◆ WHAT NEEDS TO BE DONE: Using the word "value" as the filter, copy each matching line from the records.

[SUPPLIED DATA Boundary: Start]

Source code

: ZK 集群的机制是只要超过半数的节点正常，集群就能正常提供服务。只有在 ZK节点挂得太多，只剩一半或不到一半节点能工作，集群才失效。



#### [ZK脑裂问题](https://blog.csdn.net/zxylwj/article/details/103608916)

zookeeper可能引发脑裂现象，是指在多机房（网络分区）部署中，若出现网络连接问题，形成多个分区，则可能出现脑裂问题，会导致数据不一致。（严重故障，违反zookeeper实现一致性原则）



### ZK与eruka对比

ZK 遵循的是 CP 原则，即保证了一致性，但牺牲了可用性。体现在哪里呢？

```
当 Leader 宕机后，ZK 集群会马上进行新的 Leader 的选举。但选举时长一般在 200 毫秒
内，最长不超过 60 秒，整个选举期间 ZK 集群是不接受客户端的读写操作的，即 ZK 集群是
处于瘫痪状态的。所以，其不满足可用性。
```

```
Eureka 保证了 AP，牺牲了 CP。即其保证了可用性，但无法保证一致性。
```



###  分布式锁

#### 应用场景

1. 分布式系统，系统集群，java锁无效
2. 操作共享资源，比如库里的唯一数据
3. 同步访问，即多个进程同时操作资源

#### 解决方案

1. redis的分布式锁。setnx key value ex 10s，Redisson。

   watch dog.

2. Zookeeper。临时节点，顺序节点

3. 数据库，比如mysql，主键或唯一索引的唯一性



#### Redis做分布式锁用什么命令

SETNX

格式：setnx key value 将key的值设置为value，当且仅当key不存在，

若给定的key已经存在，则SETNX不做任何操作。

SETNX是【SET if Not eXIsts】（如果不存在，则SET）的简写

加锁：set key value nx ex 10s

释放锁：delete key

[SUPPLIED DATA Boundary: End]

◆ EXERCISE ANSWER:
1. redis的分布式锁。setnx key value ex 10s，Redisson。
格式：setnx key value 将key的值设置为value，当且仅当key不存在，
加锁：set key value nx ex 10s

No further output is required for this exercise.